§ Your goal
Answer these about the passage below on tagging and regexes:
(a) In which country does the writer say such edits are easily reverted?
(b) What value does the writer say currency:X can still be tagged with?
(c) Which values does the Healthcare 2.0 proposal use?

§ Given passage
"""

> Just because one can use a regular expression to grep out a certain
meaning doesn't mean it's a good thing to do and will always work
We easily revert these edits in Russia. Quite often user who want to show
their regex fu will fail so hard to guess actual properly of the real
world.

We care about data we map.
We document it instead of guessing by taginfo.
We use real tags instead of regexes for users.

We like our newbies. We don't want to insist to use f$#$g perl regexes
simply to map things around them.

I cannot stop you from using regex. But if I find your
changsets erroneous I will revert them.

> In fact, nobody forces us to only use yes and no as a value.
Wrong. It not forces you anything. You can still tag currency:X=fixme.

> The Healthcare 2.0 proposal uses partial, main, yes and no. This can
easily applied to a lot of values where it makes sense and it gives the
flexibility to distinguish between equal and distinguished importance .

"""

§ Entries supplied
"""

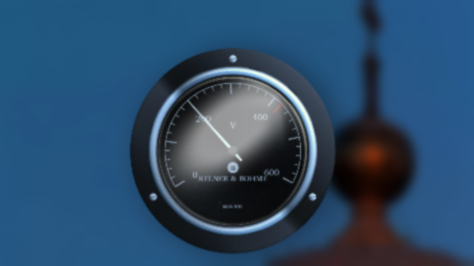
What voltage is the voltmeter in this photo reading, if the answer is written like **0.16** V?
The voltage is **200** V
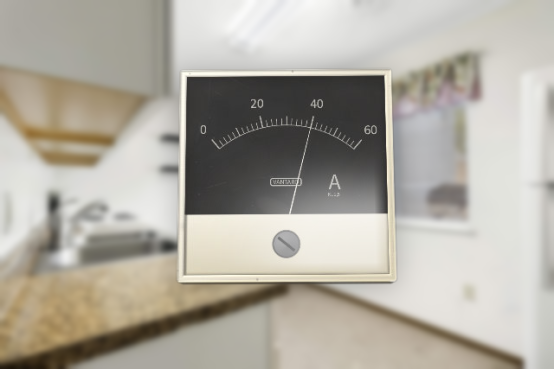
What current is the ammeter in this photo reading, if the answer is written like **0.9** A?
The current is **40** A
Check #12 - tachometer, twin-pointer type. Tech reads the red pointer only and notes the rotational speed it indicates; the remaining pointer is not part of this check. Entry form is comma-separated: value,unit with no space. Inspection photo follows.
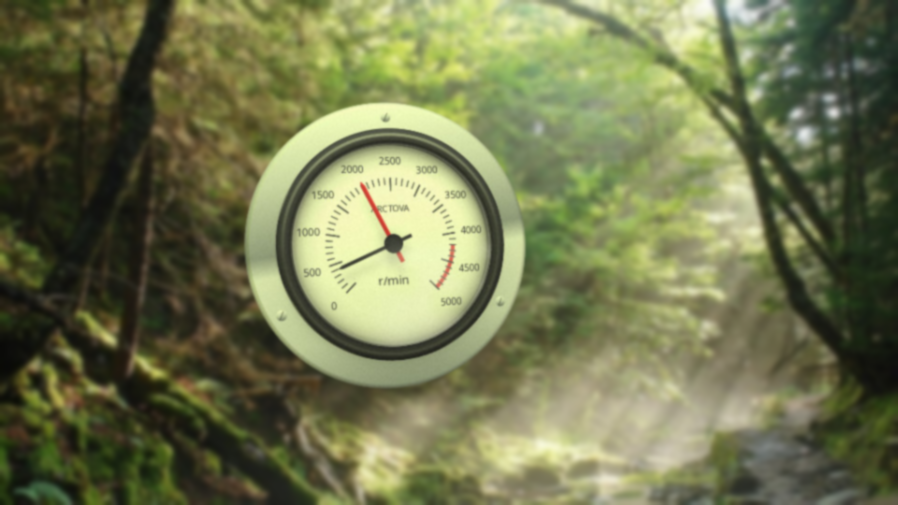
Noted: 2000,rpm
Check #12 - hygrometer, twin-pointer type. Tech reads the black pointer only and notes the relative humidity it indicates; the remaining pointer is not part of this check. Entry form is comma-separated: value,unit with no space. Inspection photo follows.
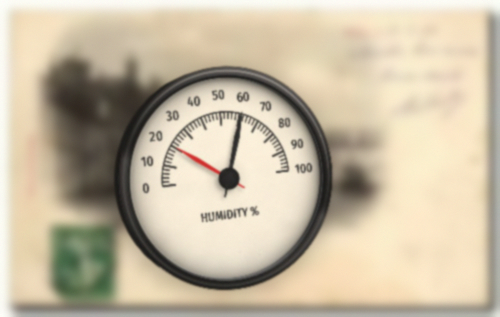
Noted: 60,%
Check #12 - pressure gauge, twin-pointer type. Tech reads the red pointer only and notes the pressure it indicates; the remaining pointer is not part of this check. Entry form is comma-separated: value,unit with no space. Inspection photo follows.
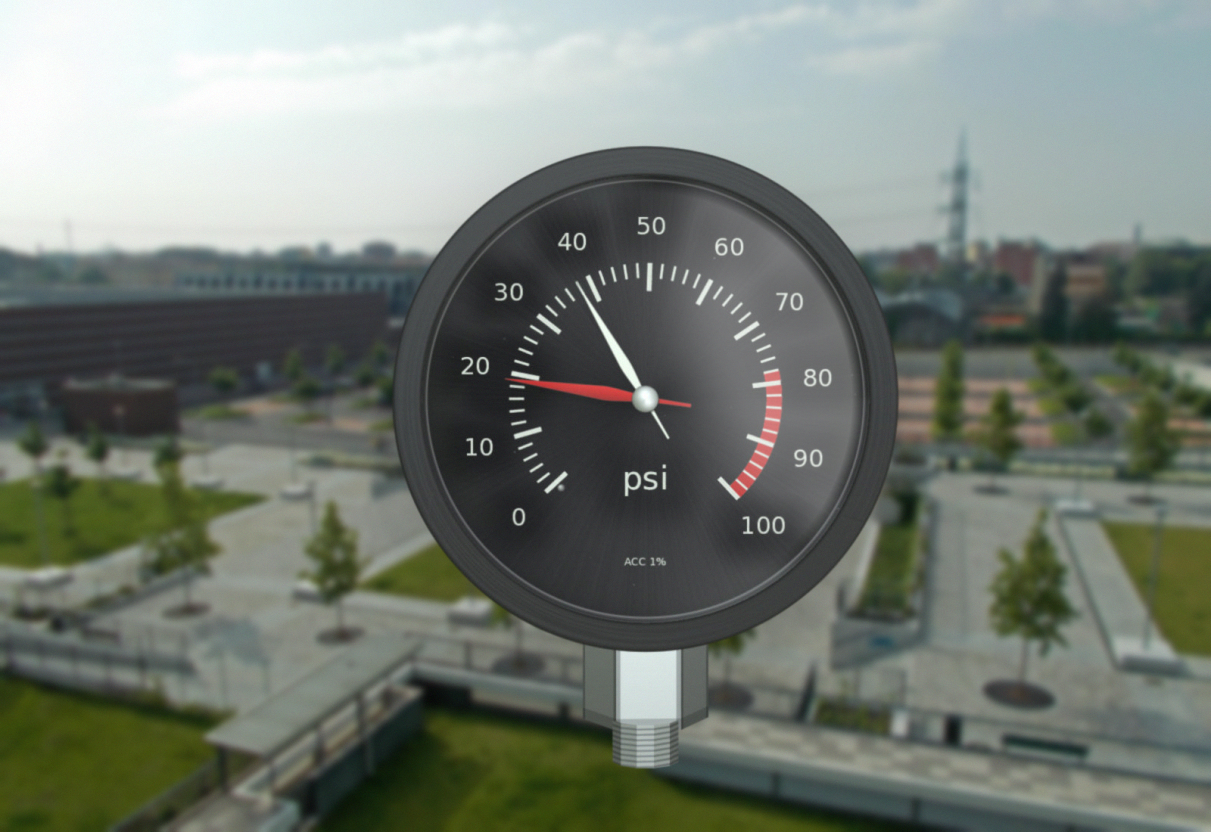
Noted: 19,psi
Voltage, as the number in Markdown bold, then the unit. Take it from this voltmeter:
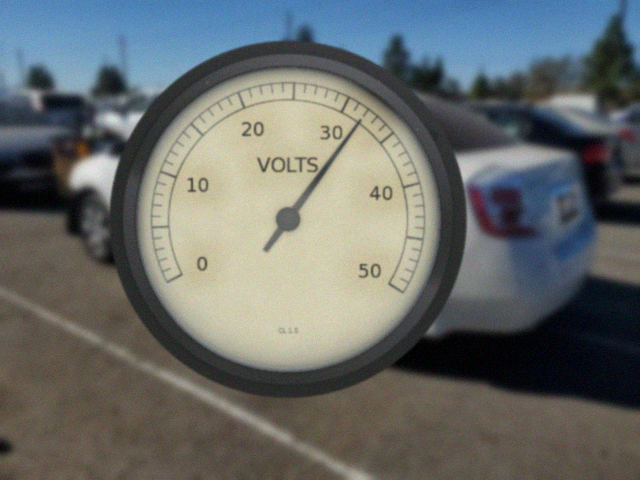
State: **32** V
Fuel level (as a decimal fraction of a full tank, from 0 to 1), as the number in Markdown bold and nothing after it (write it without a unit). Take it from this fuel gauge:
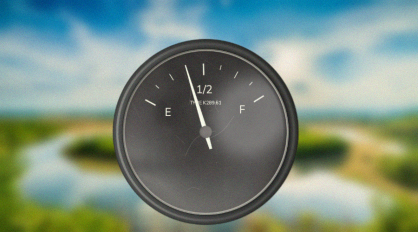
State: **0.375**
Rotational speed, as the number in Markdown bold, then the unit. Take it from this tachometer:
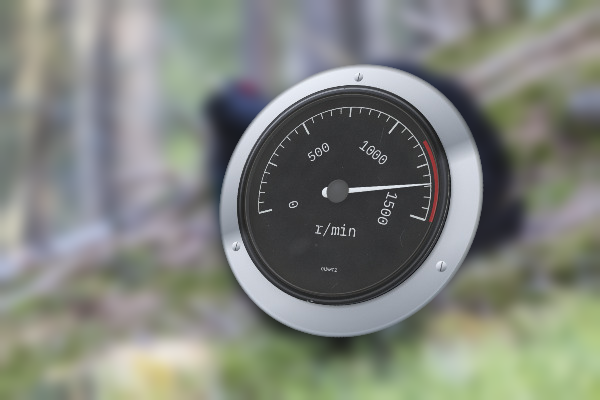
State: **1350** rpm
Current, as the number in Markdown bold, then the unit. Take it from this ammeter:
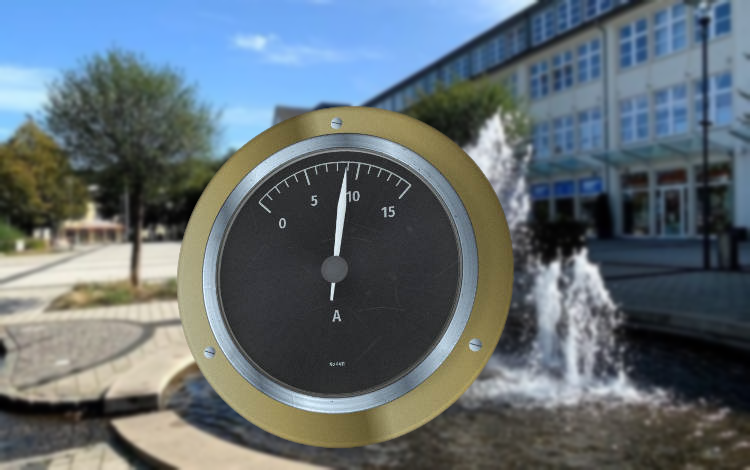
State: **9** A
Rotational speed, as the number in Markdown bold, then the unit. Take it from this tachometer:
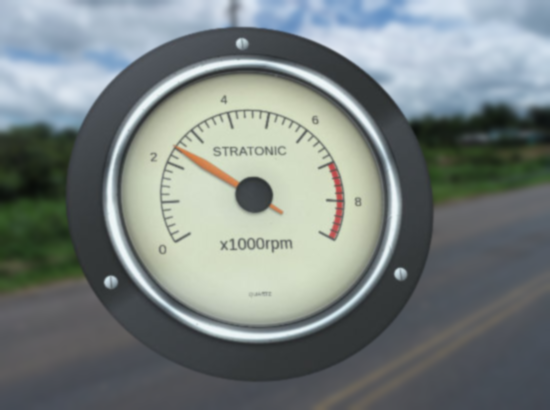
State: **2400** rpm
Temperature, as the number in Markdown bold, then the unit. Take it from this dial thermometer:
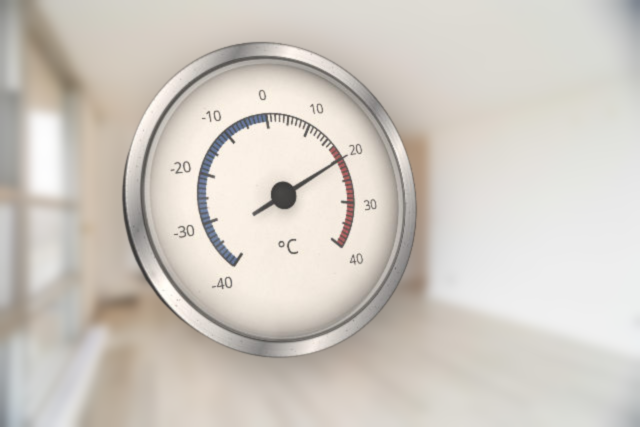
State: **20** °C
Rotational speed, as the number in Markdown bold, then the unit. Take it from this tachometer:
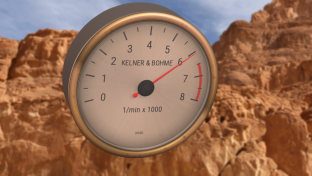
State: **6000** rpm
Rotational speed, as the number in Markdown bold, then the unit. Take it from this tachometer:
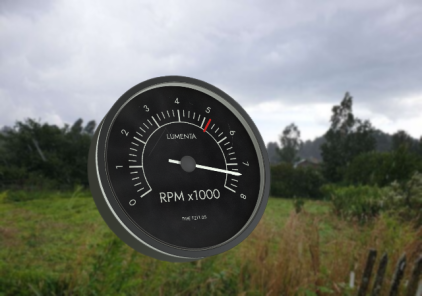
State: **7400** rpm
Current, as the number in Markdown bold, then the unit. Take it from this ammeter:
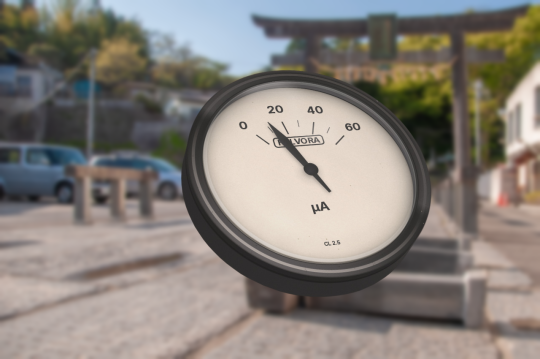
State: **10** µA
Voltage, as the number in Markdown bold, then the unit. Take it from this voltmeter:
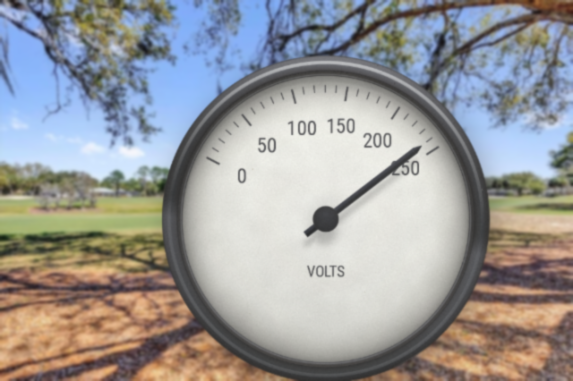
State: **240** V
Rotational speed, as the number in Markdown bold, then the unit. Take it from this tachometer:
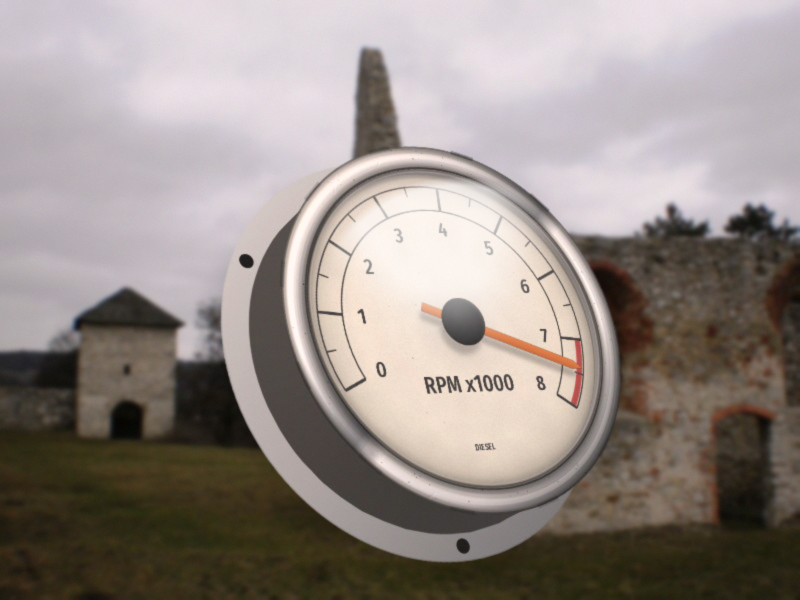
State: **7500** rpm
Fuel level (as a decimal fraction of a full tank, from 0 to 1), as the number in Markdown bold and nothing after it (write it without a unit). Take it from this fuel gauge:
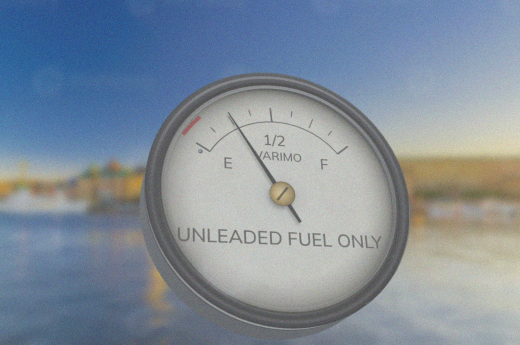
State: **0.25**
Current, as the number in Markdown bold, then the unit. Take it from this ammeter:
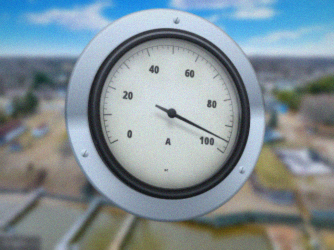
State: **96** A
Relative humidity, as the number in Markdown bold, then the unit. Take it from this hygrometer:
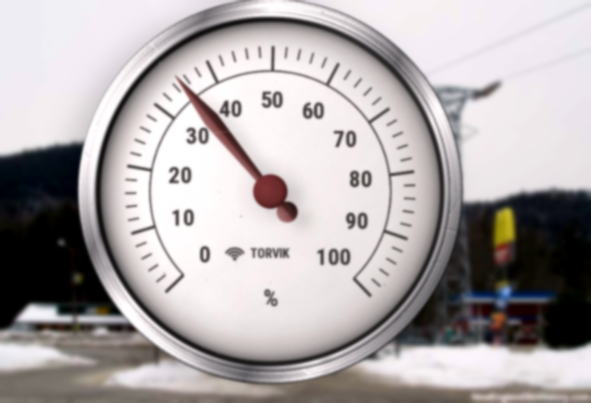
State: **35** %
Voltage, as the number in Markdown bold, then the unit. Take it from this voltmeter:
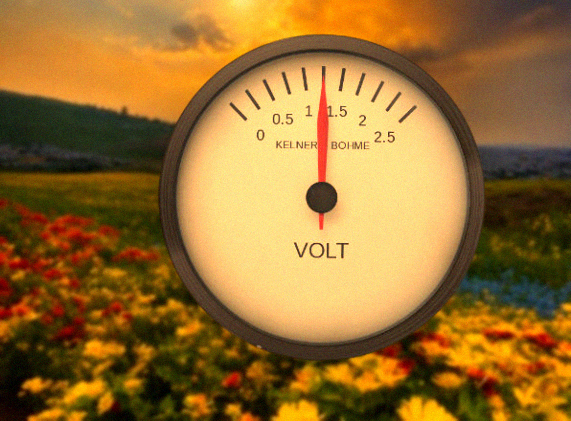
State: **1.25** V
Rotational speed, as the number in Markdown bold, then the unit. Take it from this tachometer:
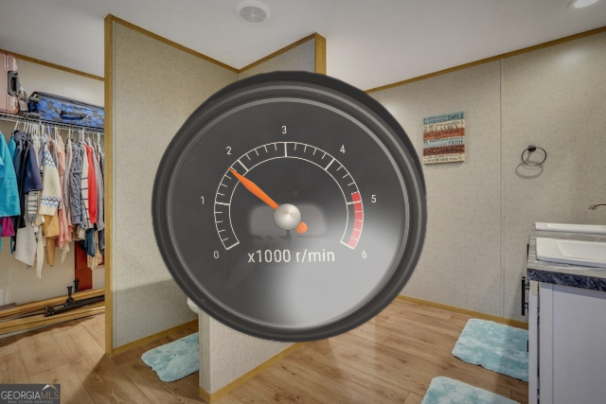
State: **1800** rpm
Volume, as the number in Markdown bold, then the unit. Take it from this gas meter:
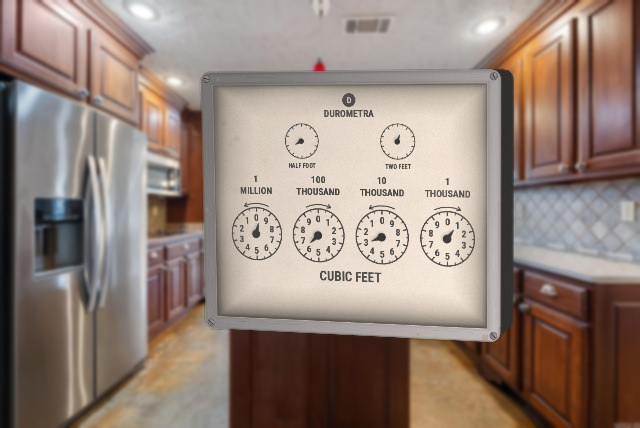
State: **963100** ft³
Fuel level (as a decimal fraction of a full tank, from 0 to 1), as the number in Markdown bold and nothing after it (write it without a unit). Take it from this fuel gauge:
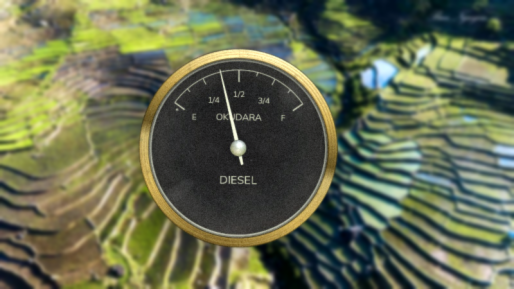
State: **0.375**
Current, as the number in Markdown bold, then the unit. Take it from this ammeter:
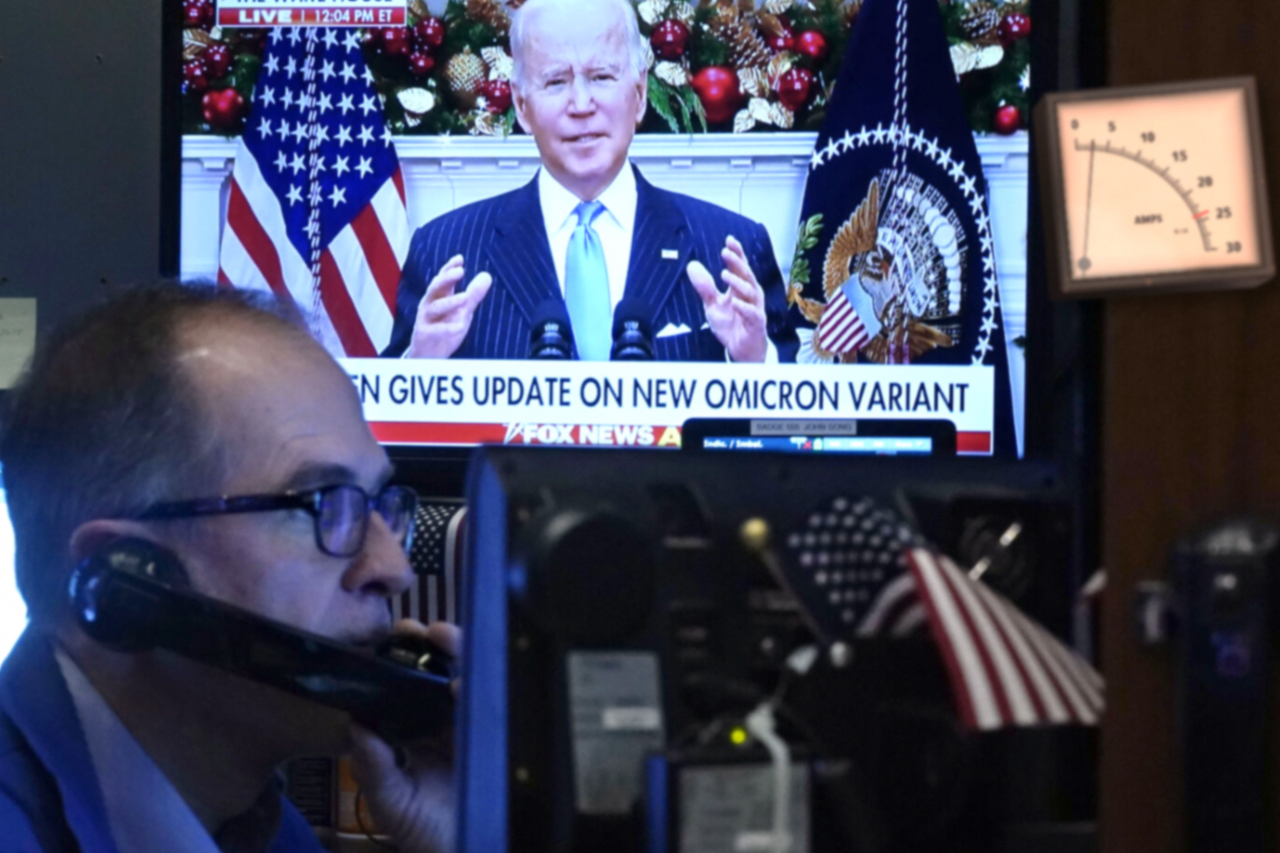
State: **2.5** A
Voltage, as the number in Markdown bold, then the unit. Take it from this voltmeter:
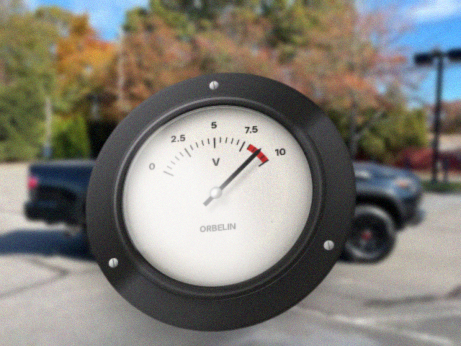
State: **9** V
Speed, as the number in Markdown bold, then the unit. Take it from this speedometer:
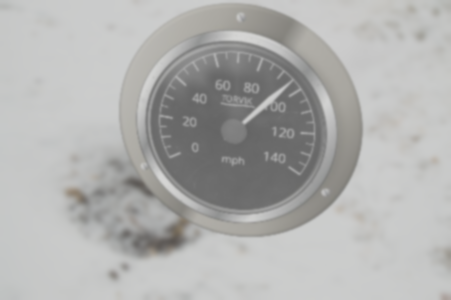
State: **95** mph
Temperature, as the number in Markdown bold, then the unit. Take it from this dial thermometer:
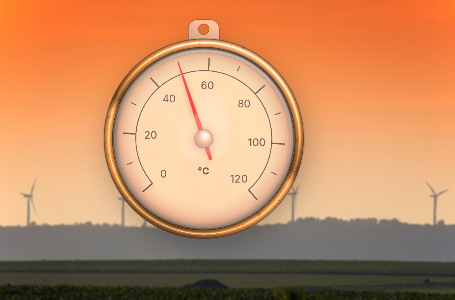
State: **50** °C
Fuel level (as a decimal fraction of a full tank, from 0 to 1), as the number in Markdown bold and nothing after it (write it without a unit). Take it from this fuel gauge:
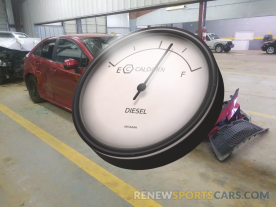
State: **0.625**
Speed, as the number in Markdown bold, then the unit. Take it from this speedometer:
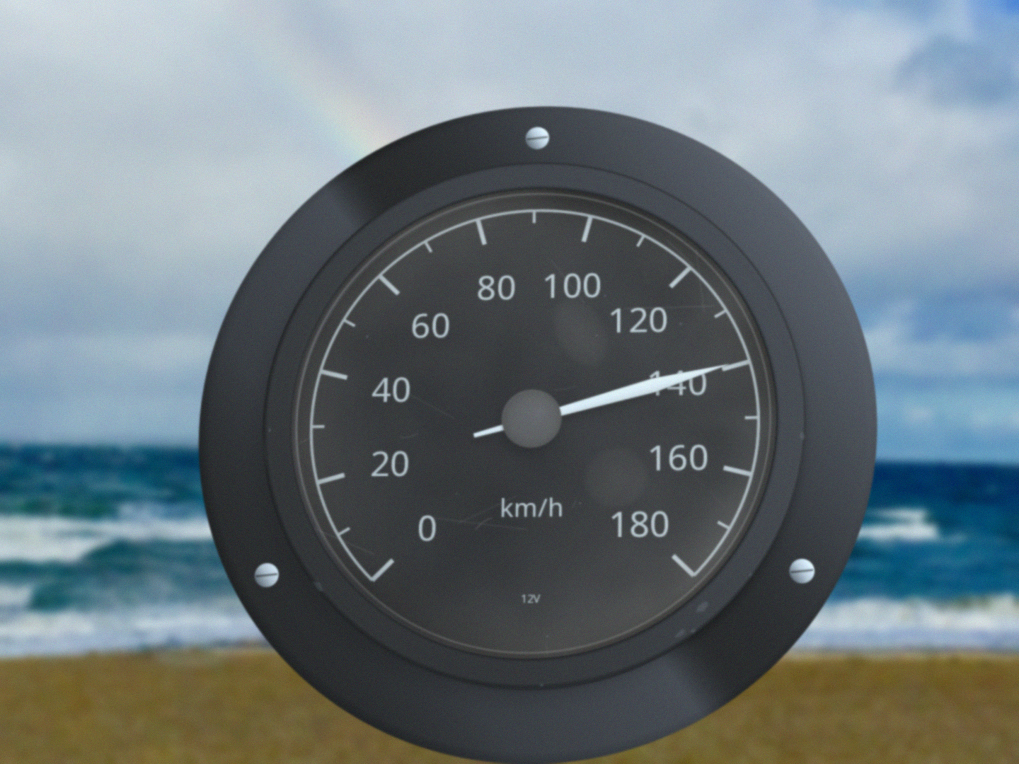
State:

"""

§ Written solution
(a) Russia
(b) fixme
(c) partial, main, yes and no